STP execution offers faster processing than a traditional dealing desk and pricing that reflects market conditions more directly. It suits traders who want non-dealing desk execution without necessarily needing the tightest raw spreads.
ECN and raw spread pricing benefits traders who execute frequently, scalp small price movements, run algorithmic or expert advisor strategies, or trade large volumes where small differences in spread cost per lot accumulate meaningfully. With a fixed, predictable commission and tight spreads during liquid hours, the per-trade cost structure is transparent and manageable at scale.
Spreads During News Events
Regardless of the broker model, spreads widen during high-impact news events, at market opens and closes, and during periods of low liquidity. This applies to all three execution types.
For ECN accounts, where spreads are passed directly from the liquidity pool, this widening reflects genuine market conditions. When liquidity providers widen their quotes, those wider prices reach the trader directly. For market maker accounts, the broker may apply additional widening on top of market conditions.

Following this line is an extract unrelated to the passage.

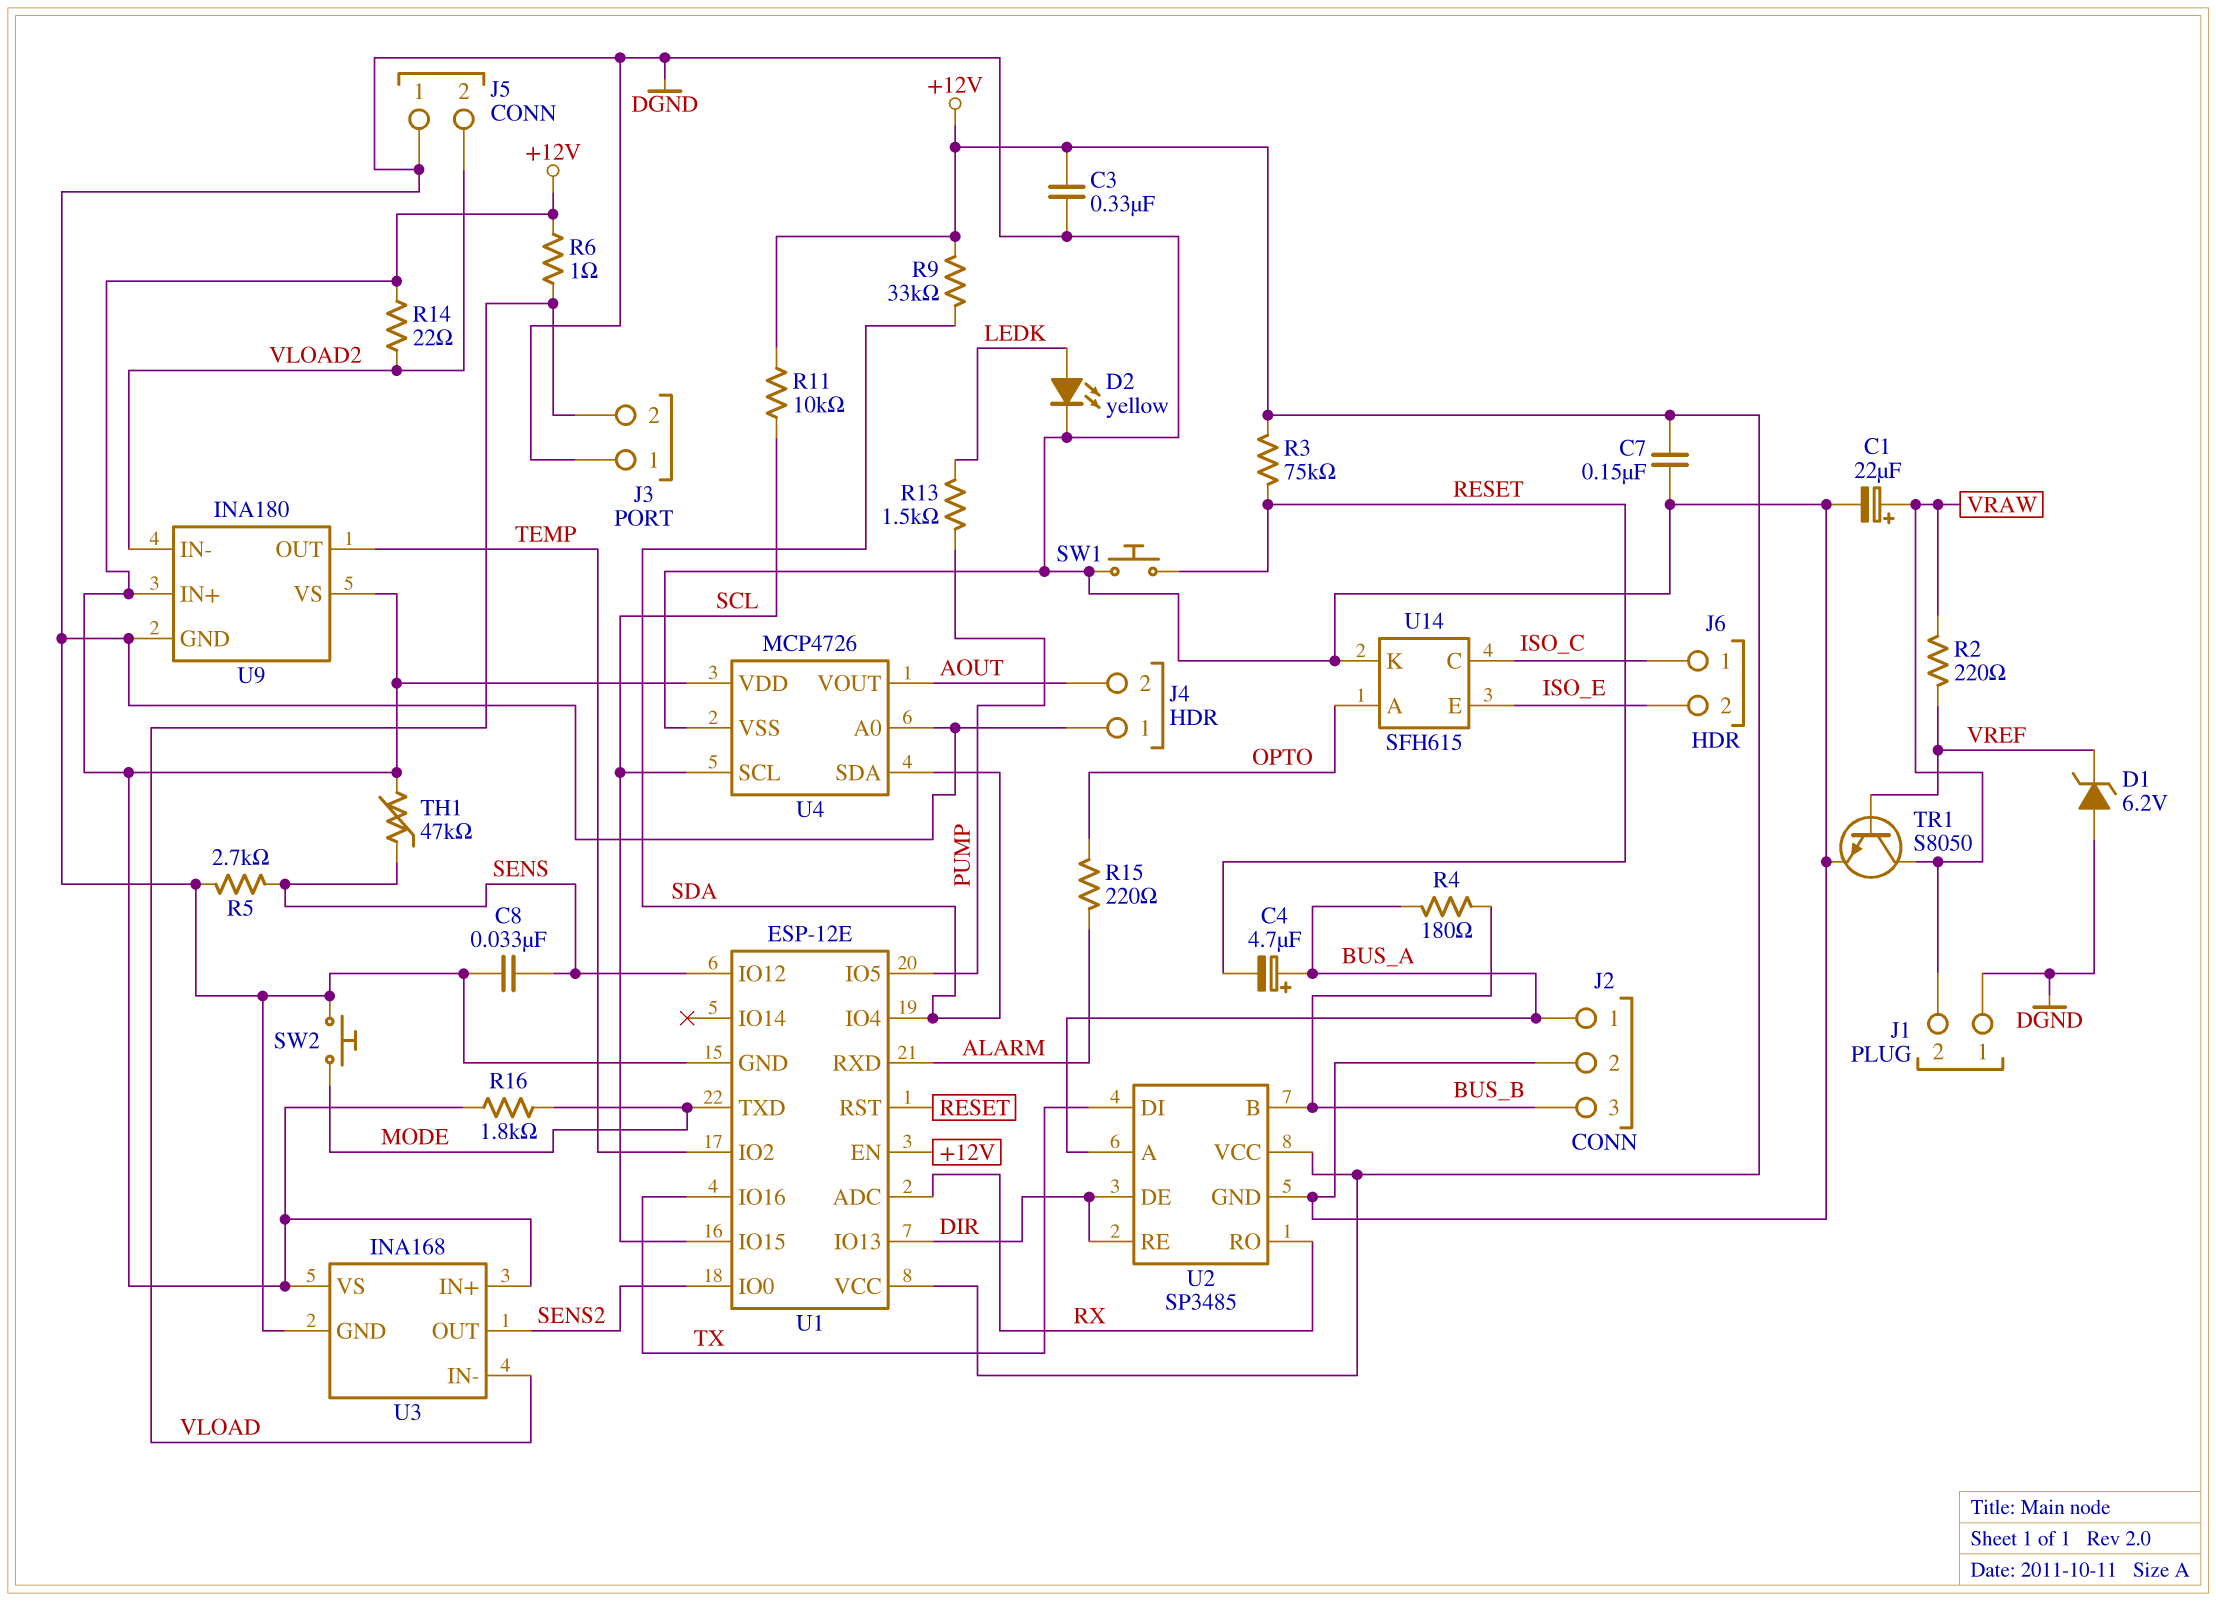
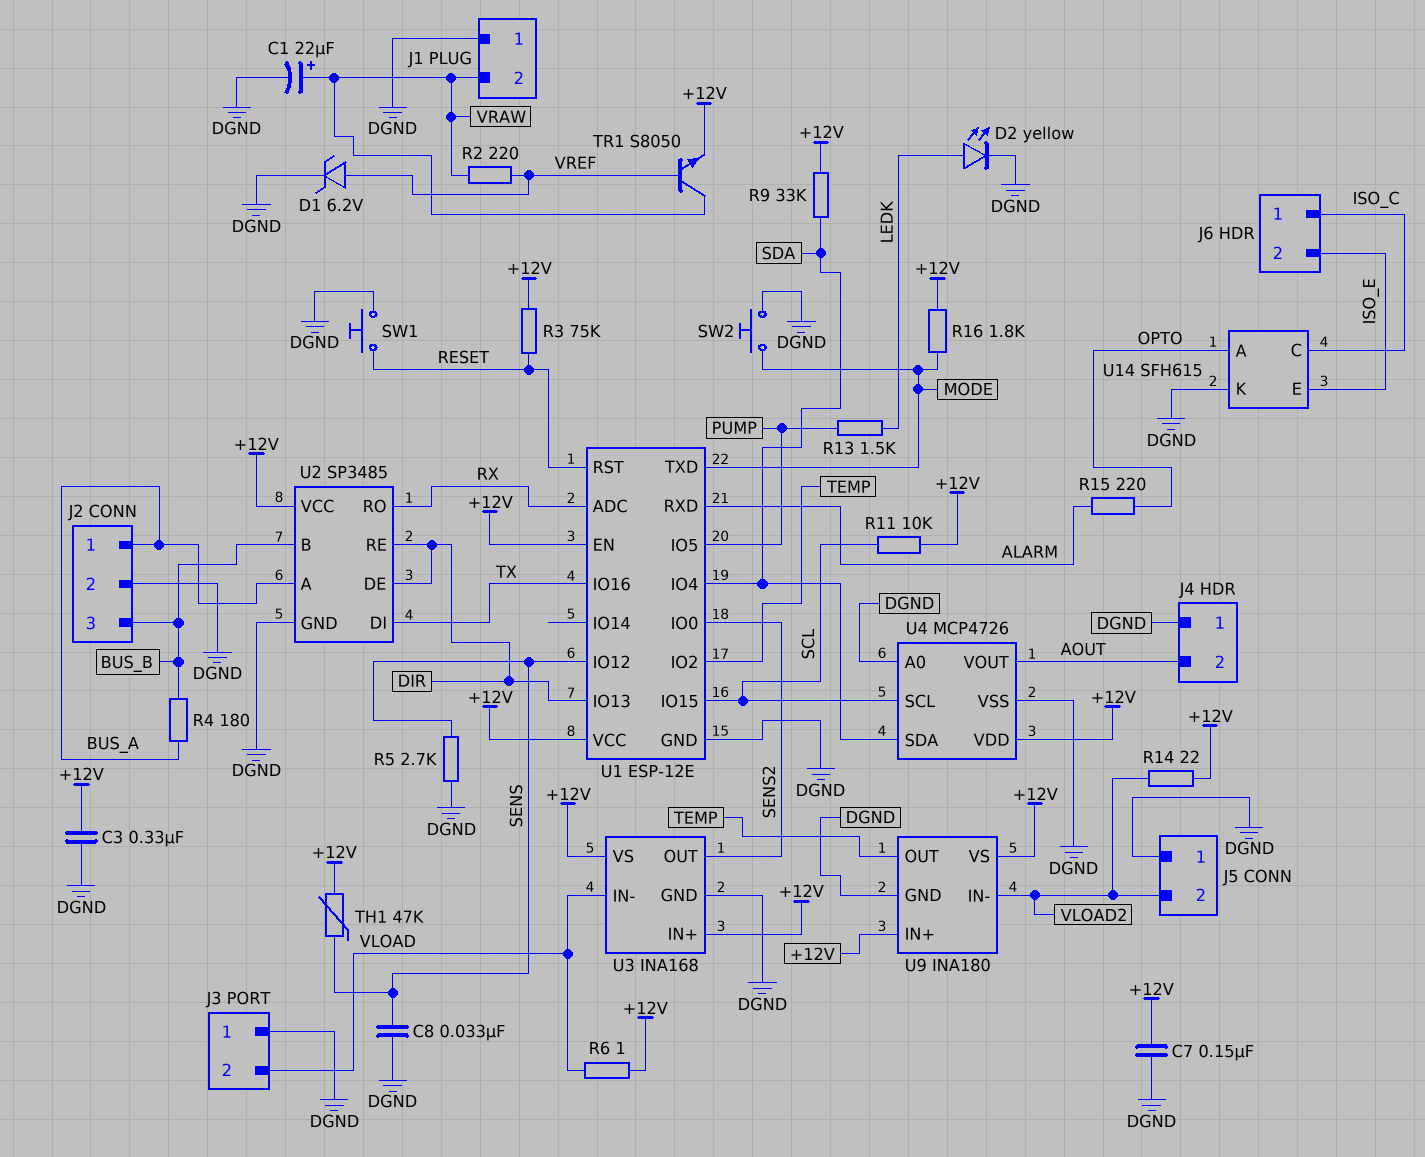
C4: 4.7uF (plus BUS_A, minus RESET) -> none
D1: zener 6.2V (A DGND, K VREF) -> zener 6.2V (A VREF, K DGND)
TR1: NPN S8050 (B VREF, C VRAW, E DGND) -> NPN S8050 (B VREF, C VRAW, E +12V)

If you trade around news events, it is worth checking whether any trading restrictions apply at specific times. On certain account types or leverage configurations, specific margin requirements may apply during defined windows around high-impact releases.
Trading ECN at TIOmarkets
TIOmarkets offers a Raw account that operates on a raw spread, commission-based model. Spreads start from 0.0 pips, sourced from multiple liquidity providers. The commission is $6 per round turn lot, charged when the position is opened, and covers both the open and the close of the trade. The minimum deposit for the Raw account is $250 or currency equivalent. Leverage on the Raw account is up to 1:500 on request. The Raw account is available on both MT4 and MT5, with a minimum lot size of 0.01 lots.
The Raw account sits alongside the Standard account, which carries spreads from 1.1 pips with no commission and a $20 minimum deposit, and the VIP Black account, which carries spreads from 0.3 pips with no commission and a $1,000 minimum deposit. All accounts support hedging and are available on MT4 and MT5. A Standard account is created automatically on registration. Raw and VIP Black accounts must be opened separately via the client area.
Spreads on all accounts are variable and typically higher than the minimum figures shown. Subject to change depending on market conditions and applicable regulatory requirements. Orders are executed at the best available market price, which may result in positive or negative slippage.
A swap-free Islamic account is available. Contact TIOmarkets for eligibility requirements and instrument availability. Copy trading is also available, allowing followers to copy strategy providers in real time across MT4 and MT5.